設問:
a. 次の(i)〜(iii)がパブリックコメントの内容と合っているか、それぞれ「はい」か「いいえ」で答え、根拠となる本文の言葉をそのまま引用せよ。(i)意見提案者は普通養子縁組を残すべきだとしている。(ii)意見提案者は監護者の指定という法制度を設けるべきだとしている。(iii)意見提案者は「親権」の呼称を変えるなら「親責任」が良いとしている。
b. パブリックコメントによると、令和5年1月25日の東京地裁判決では何が指摘されたか。
c. パブリックコメントで普通養子縁組を廃止すべきだとする理由を、本文に沿って1〜3文で説明せよ。

───── 元の文書

見出し画像

「家族法制の見直しに関する中間試案」に関するパブリックコメント


「家族法制の見直しに関する中間試案」に関する意見

【意見提案者】
氏名 石井 敏宏(個人)
住所:千葉県館山市 
年齢:50歳 
性別:男性 
職業:館山市議会議員

 
【1】私の意見の基本原則
 私の意見は以下の7つの原則に基づく。とりわけ1番目の原則である「親」の定義は重要であり、これが実父母と定まれば、他の6つの原則は自明の理である。
 
1 親は「実父母」と定義する。(単独親権者の再婚相手という理由では親にはならない。特別養子縁組で親の代わりを務める者は、後見人や保護者などと呼び、混同をさけるために「親」とは呼ばない。)

2 よって、婚姻の有無は親権の有無とは関係しない。(法律婚を優遇しない。)

3 よって、婚姻の有無は問わず、共同親権・共同監護を原則とする。(監護者の指定という法制度は設けない。父母の親権と監護権の具体的内容については、父母と子どもの実情に合わせて「共同養育計画」で定める。)

4 当然ながら、父・母・子どもは全て対等である。(憲法が定める通り、それぞれが個人として尊重され、それぞれが平等である)

5 婚姻の有無を問わず、父母の意見対立があれば、裁判所が仲裁する。(現状の婚姻中共同親権でも仲裁規定を欠いており、令和5年1月25日の東京地裁判決でも立法不作為が指摘されている。)

6 子どものためには「特別養子縁組」があれば良く、「普通養子縁組」は不要なので廃止とする。(連れ子の代諾養子縁組は、実父母の同意もなければ、裁判所の許可もなく、子どもの権利条約21条に違反する)

7 「子どもの権利条約」と「女子差別撤廃条約」という国際条約は憲法98条の規定に従い遵守する。

(重視すべき条文は以下の通りである。
〇子どもの権利条約
9条 親子断絶の禁止
18条 共同養育
21条 裁判所の許可なき養子縁組の禁止
 
〇女子差別撤廃条約
16条1項d 婚姻の有無を問わない共同親権)
 
 なお、法制審議会家族法制部会についてであるが、議事録を見ると、DV・養育費・面会交流などの「各論」の話ばかりしていて、「総論(原則・定義)」がないので、全く議論の方向性が見えないことを指摘しておく。 
 また、議事録を見る限り、「子どもの権利条約」と「女子差別撤廃条約」を家族法制部会の委員も事務局も軽視している。法改正の議論において、憲法98条の条約遵守義務を軽視するのは公務員としてふさわしくなく、条約に沿った改正の検討ができないのであれば、その職を辞するべきであるし、法務大臣は解任すべきであることも付言する。
 そして、条約に基づいた改正の検討をしていれば、この中間試案のように条約違反の選択肢が多数示されることもなく、議論が迷走することもなかった。委員と事務局には猛省を促したい。  
 
 
【2】中間試案の内容に関する意見
 
P1 前注1であるが、「親権」という呼称を変えるならば、「親責任」が良いと思う。ただし、親権(=親責任)の内容であるが、民法820条「親権を行う者は、子の利益のために子の監護及び教育をする権利を有し、義務を負う。」など、現行の親権規定は概ね問題がないので、内容はそのままで良い。

──────────
───── 提供データ

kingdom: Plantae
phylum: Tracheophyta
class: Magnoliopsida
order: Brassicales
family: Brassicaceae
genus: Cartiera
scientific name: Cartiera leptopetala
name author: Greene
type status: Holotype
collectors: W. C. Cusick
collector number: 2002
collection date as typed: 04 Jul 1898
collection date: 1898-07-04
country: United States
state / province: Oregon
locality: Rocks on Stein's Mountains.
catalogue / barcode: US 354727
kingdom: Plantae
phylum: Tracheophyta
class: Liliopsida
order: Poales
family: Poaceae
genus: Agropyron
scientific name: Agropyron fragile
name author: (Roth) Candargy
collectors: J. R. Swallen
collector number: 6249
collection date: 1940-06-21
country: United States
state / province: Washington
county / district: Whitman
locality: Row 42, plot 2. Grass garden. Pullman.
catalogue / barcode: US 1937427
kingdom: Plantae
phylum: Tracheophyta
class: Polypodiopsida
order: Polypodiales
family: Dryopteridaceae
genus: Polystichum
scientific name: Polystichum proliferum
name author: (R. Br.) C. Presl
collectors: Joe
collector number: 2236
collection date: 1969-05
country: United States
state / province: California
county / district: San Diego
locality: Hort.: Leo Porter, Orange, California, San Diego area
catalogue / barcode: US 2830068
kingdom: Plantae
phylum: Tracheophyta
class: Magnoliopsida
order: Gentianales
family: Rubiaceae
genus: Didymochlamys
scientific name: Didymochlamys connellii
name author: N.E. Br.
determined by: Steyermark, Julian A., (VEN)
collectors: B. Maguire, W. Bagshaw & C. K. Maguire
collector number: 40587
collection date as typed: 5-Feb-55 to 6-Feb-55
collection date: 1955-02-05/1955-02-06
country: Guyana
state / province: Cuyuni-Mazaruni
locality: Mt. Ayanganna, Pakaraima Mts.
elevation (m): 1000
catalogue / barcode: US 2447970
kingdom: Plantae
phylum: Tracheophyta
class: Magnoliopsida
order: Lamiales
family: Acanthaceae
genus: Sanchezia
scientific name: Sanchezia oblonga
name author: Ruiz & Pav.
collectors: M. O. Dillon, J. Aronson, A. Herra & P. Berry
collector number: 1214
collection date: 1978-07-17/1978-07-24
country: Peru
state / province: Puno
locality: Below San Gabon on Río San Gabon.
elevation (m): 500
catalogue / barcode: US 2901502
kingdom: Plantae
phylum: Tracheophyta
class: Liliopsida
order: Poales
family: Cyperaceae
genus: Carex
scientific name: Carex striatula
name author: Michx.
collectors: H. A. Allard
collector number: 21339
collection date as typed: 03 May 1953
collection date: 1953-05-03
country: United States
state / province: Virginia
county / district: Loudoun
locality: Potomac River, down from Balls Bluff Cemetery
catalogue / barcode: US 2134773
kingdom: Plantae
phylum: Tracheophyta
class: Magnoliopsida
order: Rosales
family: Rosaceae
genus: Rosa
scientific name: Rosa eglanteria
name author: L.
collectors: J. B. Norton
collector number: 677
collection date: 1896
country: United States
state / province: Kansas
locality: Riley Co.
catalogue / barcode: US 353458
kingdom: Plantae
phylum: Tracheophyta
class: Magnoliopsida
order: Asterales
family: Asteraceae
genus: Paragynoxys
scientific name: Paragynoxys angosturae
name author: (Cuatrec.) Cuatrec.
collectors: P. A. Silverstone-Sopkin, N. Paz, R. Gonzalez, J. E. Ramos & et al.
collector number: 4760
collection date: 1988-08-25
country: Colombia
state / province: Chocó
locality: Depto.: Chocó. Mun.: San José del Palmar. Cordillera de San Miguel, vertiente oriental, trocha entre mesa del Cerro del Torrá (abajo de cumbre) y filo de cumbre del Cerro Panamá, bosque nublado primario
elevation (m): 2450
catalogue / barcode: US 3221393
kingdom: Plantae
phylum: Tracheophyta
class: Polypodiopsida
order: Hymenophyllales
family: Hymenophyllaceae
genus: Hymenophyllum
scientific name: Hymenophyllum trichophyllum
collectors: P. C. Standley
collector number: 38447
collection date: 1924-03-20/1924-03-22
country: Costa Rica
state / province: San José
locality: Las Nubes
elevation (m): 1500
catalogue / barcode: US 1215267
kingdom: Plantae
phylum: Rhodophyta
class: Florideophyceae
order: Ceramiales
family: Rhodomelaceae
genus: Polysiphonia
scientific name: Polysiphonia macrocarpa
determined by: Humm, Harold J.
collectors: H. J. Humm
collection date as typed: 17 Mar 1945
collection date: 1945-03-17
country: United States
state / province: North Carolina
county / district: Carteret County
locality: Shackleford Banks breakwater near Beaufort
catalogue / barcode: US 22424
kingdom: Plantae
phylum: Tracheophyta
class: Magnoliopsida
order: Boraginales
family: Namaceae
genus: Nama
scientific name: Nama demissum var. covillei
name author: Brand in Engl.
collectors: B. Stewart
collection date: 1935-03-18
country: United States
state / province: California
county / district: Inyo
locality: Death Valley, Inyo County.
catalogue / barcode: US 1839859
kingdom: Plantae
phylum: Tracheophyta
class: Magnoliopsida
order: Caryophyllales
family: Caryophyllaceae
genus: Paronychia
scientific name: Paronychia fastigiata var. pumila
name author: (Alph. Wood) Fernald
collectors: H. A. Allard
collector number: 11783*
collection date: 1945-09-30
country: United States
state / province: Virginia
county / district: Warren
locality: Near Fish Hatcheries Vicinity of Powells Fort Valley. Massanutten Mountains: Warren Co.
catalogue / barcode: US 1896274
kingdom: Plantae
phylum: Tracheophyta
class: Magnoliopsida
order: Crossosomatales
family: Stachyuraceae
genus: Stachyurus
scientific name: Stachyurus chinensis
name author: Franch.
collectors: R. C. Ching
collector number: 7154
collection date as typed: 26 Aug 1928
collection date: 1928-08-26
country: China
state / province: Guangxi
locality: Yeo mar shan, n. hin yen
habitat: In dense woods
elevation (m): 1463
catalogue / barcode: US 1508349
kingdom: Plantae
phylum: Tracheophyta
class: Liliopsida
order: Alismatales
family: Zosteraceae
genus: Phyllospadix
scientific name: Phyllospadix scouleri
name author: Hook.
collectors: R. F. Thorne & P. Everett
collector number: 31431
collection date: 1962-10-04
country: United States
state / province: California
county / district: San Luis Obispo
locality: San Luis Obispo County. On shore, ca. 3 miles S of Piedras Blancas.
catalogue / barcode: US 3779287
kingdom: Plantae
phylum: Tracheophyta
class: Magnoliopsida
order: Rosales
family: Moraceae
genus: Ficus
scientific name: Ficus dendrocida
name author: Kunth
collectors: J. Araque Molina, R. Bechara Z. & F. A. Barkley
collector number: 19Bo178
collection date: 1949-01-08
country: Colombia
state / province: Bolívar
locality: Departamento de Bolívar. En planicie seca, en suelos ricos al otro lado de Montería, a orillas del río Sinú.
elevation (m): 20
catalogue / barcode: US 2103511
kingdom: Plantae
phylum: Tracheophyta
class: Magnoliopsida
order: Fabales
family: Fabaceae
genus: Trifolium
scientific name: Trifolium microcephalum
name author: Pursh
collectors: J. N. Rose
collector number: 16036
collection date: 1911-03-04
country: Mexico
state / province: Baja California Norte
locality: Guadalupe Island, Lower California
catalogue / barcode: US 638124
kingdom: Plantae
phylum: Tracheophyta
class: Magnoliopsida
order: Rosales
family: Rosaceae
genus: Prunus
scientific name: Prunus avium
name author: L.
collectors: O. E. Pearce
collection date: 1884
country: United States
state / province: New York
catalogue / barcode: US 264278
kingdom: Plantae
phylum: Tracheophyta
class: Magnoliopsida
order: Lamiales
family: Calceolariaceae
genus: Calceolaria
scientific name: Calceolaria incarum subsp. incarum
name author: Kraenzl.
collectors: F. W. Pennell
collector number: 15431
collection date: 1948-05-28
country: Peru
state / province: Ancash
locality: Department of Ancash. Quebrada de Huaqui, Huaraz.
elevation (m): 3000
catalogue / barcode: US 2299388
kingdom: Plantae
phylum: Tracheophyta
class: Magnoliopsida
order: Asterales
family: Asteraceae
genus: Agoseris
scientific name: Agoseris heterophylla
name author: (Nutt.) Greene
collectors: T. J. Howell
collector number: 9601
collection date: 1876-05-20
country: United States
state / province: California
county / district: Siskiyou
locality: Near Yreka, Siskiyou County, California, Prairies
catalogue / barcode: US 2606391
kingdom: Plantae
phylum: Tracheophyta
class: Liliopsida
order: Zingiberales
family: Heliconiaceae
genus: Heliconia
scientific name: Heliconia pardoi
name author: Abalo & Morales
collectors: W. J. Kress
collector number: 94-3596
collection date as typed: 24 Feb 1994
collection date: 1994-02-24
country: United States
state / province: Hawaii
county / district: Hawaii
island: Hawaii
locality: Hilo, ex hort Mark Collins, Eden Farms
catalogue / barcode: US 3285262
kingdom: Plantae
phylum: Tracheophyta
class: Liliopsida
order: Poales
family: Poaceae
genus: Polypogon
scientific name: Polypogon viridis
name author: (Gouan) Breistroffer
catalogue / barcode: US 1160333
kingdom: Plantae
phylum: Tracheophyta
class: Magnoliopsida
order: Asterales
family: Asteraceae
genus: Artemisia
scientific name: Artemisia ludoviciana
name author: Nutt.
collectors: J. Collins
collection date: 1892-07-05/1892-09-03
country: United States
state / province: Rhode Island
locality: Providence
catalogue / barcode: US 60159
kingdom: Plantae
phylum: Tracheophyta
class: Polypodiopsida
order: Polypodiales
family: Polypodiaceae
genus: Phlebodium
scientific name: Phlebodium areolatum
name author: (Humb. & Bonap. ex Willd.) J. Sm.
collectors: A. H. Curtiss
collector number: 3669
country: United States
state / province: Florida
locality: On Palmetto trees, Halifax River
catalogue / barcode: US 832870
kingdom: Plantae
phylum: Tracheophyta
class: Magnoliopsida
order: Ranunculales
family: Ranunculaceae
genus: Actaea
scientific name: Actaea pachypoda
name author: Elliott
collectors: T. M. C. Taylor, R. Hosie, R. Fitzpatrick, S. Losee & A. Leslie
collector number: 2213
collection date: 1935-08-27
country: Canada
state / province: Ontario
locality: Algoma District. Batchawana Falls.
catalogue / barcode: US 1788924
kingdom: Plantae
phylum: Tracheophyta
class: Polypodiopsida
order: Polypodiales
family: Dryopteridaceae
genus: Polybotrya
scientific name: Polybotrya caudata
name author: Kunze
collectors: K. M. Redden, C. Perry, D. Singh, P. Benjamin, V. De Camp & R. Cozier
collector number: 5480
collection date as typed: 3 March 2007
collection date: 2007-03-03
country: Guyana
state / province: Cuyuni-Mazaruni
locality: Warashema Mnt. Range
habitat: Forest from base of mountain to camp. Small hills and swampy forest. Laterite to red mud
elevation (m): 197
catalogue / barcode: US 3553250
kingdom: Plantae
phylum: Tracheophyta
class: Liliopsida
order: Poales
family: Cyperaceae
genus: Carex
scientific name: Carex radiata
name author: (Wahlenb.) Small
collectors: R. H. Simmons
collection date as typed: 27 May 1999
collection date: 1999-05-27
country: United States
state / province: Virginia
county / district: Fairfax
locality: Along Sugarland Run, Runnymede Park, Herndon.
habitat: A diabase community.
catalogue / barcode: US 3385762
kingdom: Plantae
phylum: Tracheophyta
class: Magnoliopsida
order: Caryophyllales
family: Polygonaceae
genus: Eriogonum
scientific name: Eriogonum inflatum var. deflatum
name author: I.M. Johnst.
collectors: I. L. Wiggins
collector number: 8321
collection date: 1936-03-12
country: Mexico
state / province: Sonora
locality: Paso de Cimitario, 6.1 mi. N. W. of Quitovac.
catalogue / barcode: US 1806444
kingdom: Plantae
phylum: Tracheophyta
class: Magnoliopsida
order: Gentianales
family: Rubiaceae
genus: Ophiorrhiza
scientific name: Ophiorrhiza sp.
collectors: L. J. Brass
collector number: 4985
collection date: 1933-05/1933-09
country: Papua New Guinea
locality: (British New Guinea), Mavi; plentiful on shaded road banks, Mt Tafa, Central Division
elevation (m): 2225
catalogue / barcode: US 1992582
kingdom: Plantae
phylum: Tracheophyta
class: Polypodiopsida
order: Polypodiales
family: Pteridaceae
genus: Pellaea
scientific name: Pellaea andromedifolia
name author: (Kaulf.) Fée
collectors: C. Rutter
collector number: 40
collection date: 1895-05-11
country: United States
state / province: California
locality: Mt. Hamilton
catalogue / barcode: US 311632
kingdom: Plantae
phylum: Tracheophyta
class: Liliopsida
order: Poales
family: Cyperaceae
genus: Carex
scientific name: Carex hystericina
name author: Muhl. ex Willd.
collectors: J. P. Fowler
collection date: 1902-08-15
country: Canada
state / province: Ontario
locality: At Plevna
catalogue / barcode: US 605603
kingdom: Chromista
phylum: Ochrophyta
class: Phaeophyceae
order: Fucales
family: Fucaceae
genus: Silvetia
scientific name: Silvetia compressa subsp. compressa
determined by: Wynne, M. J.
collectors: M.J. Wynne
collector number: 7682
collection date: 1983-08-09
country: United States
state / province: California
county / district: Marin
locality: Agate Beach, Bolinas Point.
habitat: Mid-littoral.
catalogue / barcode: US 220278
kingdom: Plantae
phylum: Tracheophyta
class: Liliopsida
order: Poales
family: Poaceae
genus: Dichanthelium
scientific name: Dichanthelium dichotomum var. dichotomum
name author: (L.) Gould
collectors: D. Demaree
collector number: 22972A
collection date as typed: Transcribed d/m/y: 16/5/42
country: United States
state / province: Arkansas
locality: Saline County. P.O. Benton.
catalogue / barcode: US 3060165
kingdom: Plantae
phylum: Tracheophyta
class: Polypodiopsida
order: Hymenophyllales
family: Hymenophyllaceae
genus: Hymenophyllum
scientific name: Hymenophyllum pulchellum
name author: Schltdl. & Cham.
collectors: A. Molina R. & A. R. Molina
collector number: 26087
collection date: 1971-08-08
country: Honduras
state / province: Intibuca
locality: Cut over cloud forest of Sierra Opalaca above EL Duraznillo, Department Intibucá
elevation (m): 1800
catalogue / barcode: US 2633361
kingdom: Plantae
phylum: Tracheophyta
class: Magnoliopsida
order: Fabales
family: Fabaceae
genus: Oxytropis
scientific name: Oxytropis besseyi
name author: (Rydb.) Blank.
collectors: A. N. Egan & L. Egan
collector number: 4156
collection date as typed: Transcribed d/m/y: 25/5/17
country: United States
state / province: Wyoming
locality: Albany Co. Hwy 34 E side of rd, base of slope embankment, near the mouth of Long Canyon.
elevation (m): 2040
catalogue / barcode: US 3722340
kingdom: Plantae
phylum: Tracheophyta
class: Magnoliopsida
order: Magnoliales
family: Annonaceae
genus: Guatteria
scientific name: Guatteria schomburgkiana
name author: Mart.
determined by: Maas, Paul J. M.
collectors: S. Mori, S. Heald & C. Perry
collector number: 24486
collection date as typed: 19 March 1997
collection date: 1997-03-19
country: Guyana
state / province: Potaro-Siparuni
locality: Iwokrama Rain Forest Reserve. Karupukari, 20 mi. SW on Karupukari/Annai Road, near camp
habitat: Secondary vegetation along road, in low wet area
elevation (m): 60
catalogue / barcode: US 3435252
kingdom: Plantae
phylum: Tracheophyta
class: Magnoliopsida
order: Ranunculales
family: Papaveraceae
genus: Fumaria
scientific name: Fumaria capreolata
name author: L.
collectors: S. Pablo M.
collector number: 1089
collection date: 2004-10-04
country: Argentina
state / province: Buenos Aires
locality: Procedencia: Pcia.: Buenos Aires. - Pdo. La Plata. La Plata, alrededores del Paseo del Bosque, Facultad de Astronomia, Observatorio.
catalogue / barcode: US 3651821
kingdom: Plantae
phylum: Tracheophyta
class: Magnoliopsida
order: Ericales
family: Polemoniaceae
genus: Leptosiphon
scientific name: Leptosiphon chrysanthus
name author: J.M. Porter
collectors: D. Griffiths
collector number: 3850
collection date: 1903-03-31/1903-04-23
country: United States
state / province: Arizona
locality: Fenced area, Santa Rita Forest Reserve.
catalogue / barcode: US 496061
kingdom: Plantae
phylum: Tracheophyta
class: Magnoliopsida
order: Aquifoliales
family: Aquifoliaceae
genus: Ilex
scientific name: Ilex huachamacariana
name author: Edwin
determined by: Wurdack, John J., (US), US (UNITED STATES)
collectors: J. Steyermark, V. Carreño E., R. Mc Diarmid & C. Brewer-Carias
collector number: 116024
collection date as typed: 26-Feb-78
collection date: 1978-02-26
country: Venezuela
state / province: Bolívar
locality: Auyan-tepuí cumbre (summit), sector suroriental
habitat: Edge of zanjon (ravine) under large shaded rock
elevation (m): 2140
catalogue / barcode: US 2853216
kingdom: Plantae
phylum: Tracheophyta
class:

──────────

解答:
a.
(i)いいえ。「「普通養子縁組」は不要なので廃止とする」
(ii)いいえ。「監護者の指定という法制度は設けない」
(iii)はい。「「親権」という呼称を変えるならば、「親責任」が良いと思う」

b. 立法不作為が指摘された。

c. 子どものためには特別養子縁組があれば足り、普通養子縁組は不要だからである。また、連れ子の代諾養子縁組には実父母の同意も裁判所の許可もなく、子どもの権利条約21条に違反するとしている。